City suspends bid to revoke lease on Thames St. dock

April 04, 2001|By June Arney | June Arney,SUN STAFF

The Inner Harbor Task Force yesterday suspended action that would have evicted the Fells Point schooner Nighthawk from its dock space in May.

But the group also agreed to review the Nighthawk's Thames Street lease and other dock leases.

"I'm glad we seem to have made progress on this, and I won't have to leave in a couple weeks," said Capt.
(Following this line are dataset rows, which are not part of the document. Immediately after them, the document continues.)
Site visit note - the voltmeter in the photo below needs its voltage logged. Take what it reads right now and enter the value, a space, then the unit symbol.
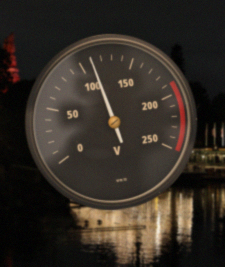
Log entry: 110 V
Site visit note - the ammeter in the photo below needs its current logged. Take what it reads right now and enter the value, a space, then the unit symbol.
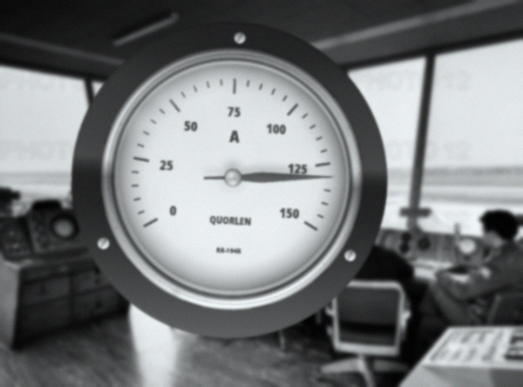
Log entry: 130 A
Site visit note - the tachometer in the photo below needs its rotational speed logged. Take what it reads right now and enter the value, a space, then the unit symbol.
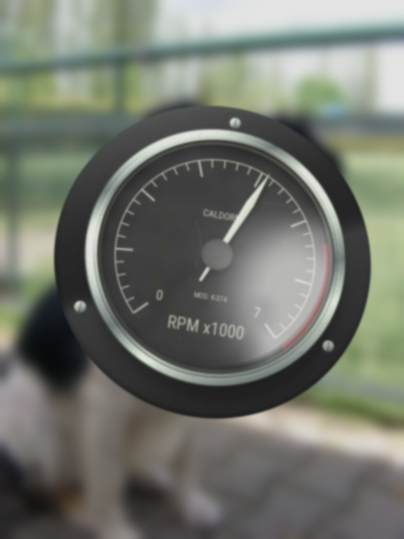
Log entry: 4100 rpm
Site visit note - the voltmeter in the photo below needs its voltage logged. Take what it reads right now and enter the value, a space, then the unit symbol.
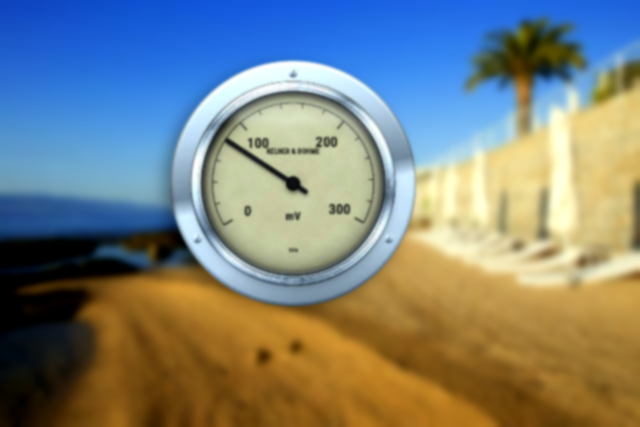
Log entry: 80 mV
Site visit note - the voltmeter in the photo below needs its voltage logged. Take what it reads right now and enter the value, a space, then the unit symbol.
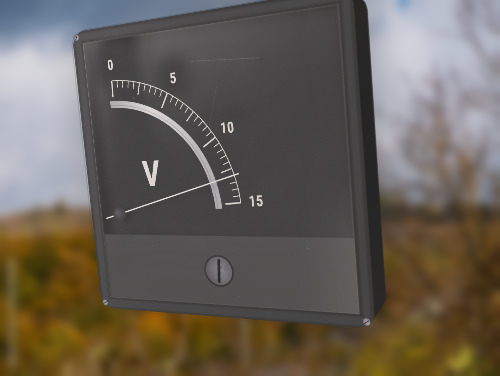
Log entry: 13 V
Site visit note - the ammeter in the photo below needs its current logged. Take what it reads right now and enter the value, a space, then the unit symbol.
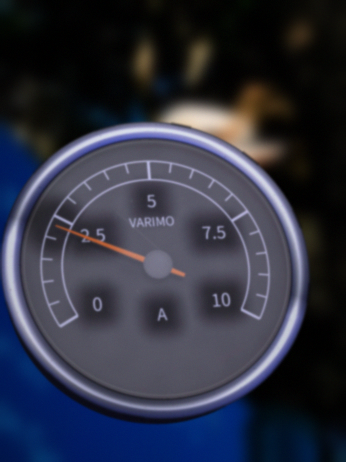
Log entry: 2.25 A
Martin D. Weiss, who has operated the boat in Baltimore for 15 years. "It seems like things are going to work out. ... Baltimore Harbor is big enough for all of us."

The task force, which is under the Department of Public Works and oversees events and issues related to the Inner Harbor, plans to discuss leases again at its next meeting, May 15.
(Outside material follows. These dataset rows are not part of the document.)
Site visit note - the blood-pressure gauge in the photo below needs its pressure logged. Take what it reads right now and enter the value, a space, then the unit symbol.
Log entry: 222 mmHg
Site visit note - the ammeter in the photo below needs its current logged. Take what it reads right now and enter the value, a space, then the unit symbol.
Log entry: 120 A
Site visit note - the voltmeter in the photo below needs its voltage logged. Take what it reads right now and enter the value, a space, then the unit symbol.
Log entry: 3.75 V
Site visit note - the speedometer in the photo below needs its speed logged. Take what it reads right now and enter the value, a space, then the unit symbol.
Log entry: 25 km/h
"The committee here wanted to see them stay in business," said John D. Hubble, acting real estate officer. "We all want to see them stay in business, but we don't want the safety issues."

Wilbur E. "Bill" Cunningham, vice president/development for Living Classrooms Foundation, told the group about several accidents last summer in which the Seaport Taxi, which the foundation operates, hit the Nighthawk and other boats docked nearby because maneuvering space is tight.

"We certainly don't want to drive anybody out of that space," Cunningham said. "[But] we can't operate safely in the space that's left."

A spokeswoman for the Nighthawk said safety issues have become a concern only recently.

"In the dozen years prior to the Seaport Taxi taking over, Harbor Shuttle never had any safety issues that we were aware of," said Kirsten Blom, director of travel for Nighthawk Cruises and Travel. "But just since they took over, there have been at least three incidents involving docked boats on the same weekend."

In one incident, on June 25, a Seaport Taxi struck the starboard side of the Nighthawk, causing $2,104 in damages, according to Weiss. The same weekend a Seaport Taxi also struck two other docked boats, Weiss said.

Living Classrooms bought the Harbor Shuttle boats and changed the name to Seaport Taxi in April 2000.

The congestion is a problem only on weekends and during special events, Cunningham said. He blamed the problem, at least in part, on overlapping leases granted by the city.

Weiss has renewed his lease with the city, due to expire in October, for another five years. But the terms of the lease allow either party to cancel by giving 60-days notice. Weiss pays $450 a month for the lease, plus taxes on tickets.

The 82-foot Nighthawk carries 3,500 to 4,000 passengers a year on cruises that include murder-mystery tours, afternoon and moonlight cruises, weddings and private parties.

The schooner, which holds a maximum of 50 people, sails from April 1 to Nov. 1. Built in 1980, it is a steel replica of a Chesapeake Bay coastal schooner.